● ABOUT THIS EXERCISE
Omitting the images, transcribe the records below exactly as they stand.
BEGIN EXTRACTED MATERIAL
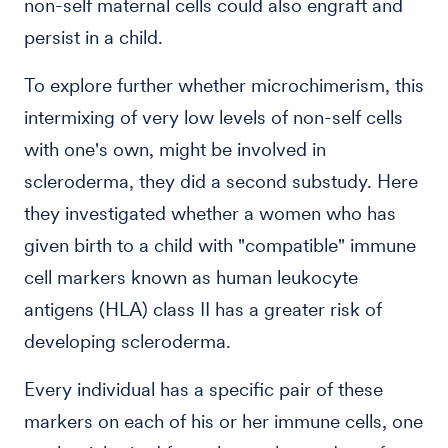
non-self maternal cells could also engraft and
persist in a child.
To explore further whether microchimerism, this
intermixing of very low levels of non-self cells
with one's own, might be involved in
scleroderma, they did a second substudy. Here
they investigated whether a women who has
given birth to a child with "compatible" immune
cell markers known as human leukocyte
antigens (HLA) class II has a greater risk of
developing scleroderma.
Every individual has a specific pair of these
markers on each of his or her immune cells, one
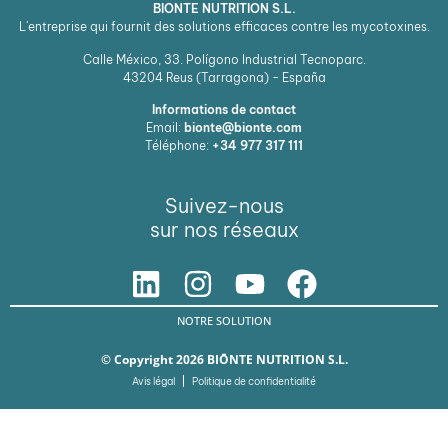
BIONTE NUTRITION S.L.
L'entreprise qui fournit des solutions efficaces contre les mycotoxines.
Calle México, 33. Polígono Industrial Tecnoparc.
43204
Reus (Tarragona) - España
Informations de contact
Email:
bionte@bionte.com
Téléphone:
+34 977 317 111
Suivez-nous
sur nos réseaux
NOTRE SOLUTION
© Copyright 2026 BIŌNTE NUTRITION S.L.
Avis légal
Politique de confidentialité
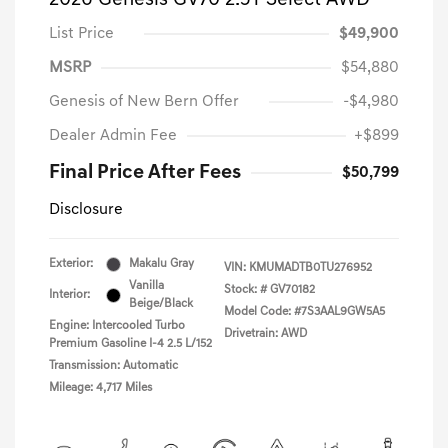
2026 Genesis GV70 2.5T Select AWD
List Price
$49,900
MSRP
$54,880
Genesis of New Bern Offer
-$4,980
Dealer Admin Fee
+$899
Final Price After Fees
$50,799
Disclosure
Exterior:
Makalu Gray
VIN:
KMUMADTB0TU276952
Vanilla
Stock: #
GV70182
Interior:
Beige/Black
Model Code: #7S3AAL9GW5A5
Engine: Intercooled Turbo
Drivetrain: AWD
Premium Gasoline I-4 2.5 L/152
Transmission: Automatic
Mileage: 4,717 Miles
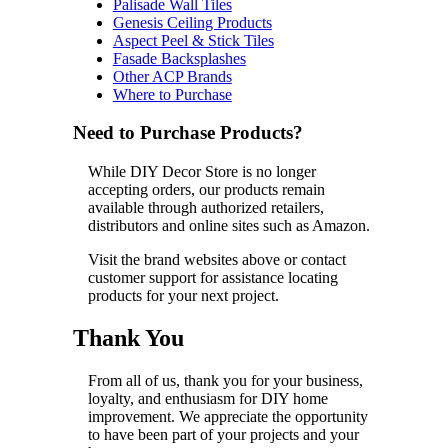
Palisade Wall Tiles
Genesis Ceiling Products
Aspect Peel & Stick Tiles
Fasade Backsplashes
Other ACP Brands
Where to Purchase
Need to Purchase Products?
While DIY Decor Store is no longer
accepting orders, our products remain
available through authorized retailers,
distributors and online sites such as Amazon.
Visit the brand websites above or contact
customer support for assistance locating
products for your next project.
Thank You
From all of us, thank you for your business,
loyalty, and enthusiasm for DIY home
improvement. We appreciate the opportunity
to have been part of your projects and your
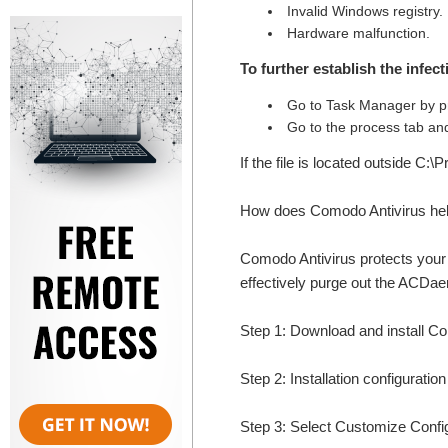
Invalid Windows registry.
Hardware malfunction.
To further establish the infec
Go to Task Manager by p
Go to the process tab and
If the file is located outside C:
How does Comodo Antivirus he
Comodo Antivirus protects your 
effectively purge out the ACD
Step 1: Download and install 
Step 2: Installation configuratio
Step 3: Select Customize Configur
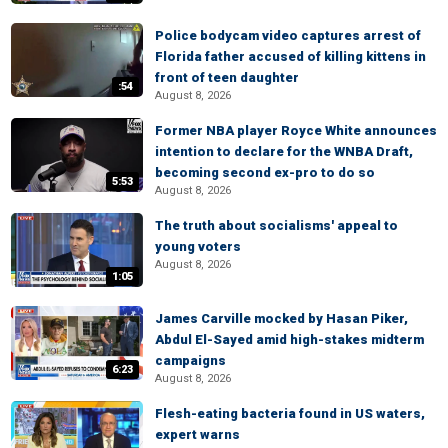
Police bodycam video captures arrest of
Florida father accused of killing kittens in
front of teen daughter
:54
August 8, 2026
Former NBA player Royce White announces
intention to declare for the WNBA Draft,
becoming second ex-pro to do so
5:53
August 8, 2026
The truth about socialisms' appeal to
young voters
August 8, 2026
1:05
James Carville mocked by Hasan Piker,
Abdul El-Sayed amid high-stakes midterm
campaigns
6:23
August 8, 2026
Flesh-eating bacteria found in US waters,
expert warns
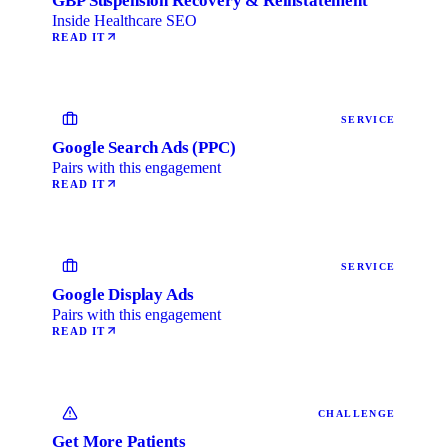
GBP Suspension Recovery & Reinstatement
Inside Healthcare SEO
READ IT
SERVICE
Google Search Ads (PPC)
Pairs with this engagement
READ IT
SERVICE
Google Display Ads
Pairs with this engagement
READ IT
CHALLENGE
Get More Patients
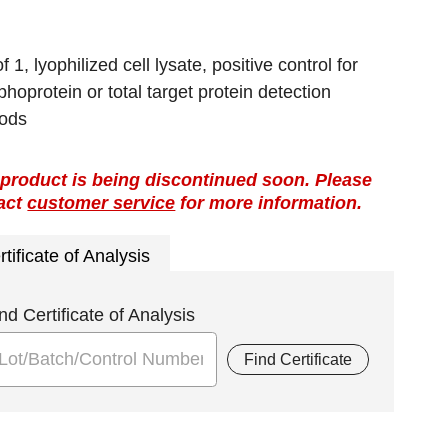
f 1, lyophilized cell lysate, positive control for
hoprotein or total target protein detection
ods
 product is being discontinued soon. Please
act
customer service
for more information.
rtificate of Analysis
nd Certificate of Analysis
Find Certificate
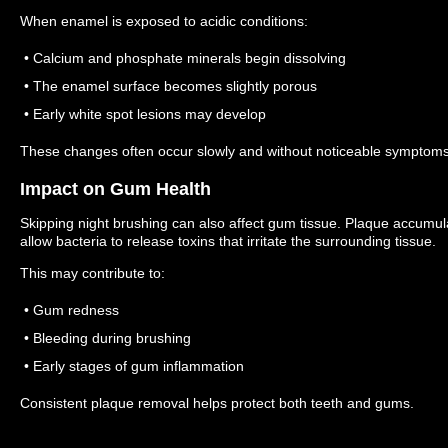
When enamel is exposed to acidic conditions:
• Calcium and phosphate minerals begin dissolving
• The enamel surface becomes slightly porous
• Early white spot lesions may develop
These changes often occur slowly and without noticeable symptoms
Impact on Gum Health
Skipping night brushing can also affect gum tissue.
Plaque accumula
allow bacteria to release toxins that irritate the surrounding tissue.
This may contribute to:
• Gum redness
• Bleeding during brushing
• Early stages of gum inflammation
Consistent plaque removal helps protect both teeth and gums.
END EXTRACTED MATERIAL
● PROBLEM SOLUTION
non-self maternal cells could also engraft and
persist in a child.
To explore further whether microchimerism, this
intermixing of very low levels of non-self cells
with one's own, might be involved in
scleroderma, they did a second substudy. Here
they investigated whether a women who has
given birth to a child with "compatible" immune
cell markers known as human leukocyte
antigens (HLA) class II has a greater risk of
developing scleroderma.
Every individual has a specific pair of these
markers on each of his or her immune cells, one
BIONTE NUTRITION S.L.
L'entreprise qui fournit des solutions efficaces contre les mycotoxines.
Calle México, 33. Polígono Industrial Tecnoparc.
43204
Reus (Tarragona) - España
Informations de contact
Email:
bionte@bionte.com
Téléphone:
+34 977 317 111
Suivez-nous
sur nos réseaux
NOTRE SOLUTION
© Copyright 2026 BIŌNTE NUTRITION S.L.
Avis légal
Politique de confidentialité
2026 Genesis GV70 2.5T Select AWD
List Price
$49,900
MSRP
$54,880
Genesis of New Bern Offer
-$4,980
Dealer Admin Fee
+$899
Final Price After Fees
$50,799
Disclosure
Exterior:
Makalu Gray
VIN:
KMUMADTB0TU276952
Vanilla
Stock: #
GV70182
Interior:
Beige/Black
Model Code: #7S3AAL9GW5A5
Engine: Intercooled Turbo
Drivetrain: AWD
Premium Gasoline I-4 2.5 L/152
Transmission: Automatic
Mileage: 4,717 Miles
Palisade Wall Tiles
Genesis Ceiling Products
Aspect Peel & Stick Tiles
Fasade Backsplashes
Other ACP Brands
Where to Purchase
Need to Purchase Products?
While DIY Decor Store is no longer
accepting orders, our products remain
available through authorized retailers,
distributors and online sites such as Amazon.
Visit the brand websites above or contact
customer support for assistance locating
products for your next project.
Thank You
From all of us, thank you for your business,
loyalty, and enthusiasm for DIY home
improvement. We appreciate the opportunity
to have been part of your projects and your
Invalid Windows registry.
Hardware malfunction.
To further establish the infec
Go to Task Manager by p
Go to the process tab and
If the file is located outside C:
How does Comodo Antivirus he
Comodo Antivirus protects your 
effectively purge out the ACD
Step 1: Download and install 
Step 2: Installation configuratio
Step 3: Select Customize Configur
Police bodycam video captures arrest of
Florida father accused of killing kittens in
front of teen daughter
:54
August 8, 2026
Former NBA player Royce White announces
intention to declare for the WNBA Draft,
becoming second ex-pro to do so
5:53
August 8, 2026
The truth about socialisms' appeal to
young voters
August 8, 2026
1:05
James Carville mocked by Hasan Piker,
Abdul El-Sayed amid high-stakes midterm
campaigns
6:23
August 8, 2026
Flesh-eating bacteria found in US waters,
expert warns
GBP Suspension Recovery & Reinstatement
Inside Healthcare SEO
READ IT
SERVICE
Google Search Ads (PPC)
Pairs with this engagement
READ IT
SERVICE
Google Display Ads
Pairs with this engagement
READ IT
CHALLENGE
Get More Patients
f 1, lyophilized cell lysate, positive control for
hoprotein or total target protein detection
ods
 product is being discontinued soon. Please
act
customer service
for more information.
rtificate of Analysis
nd Certificate of Analysis
Find Certificate
When enamel is exposed to acidic conditions:
• Calcium and phosphate minerals begin dissolving
• The enamel surface becomes slightly porous
• Early white spot lesions may develop
These changes often occur slowly and without noticeable symptoms
Impact on Gum Health
Skipping night brushing can also affect gum tissue.
Plaque accumula
allow bacteria to release toxins that irritate the surrounding tissue.
This may contribute to:
• Gum redness
• Bleeding during brushing
• Early stages of gum inflammation
Consistent plaque removal helps protect both teeth and gums.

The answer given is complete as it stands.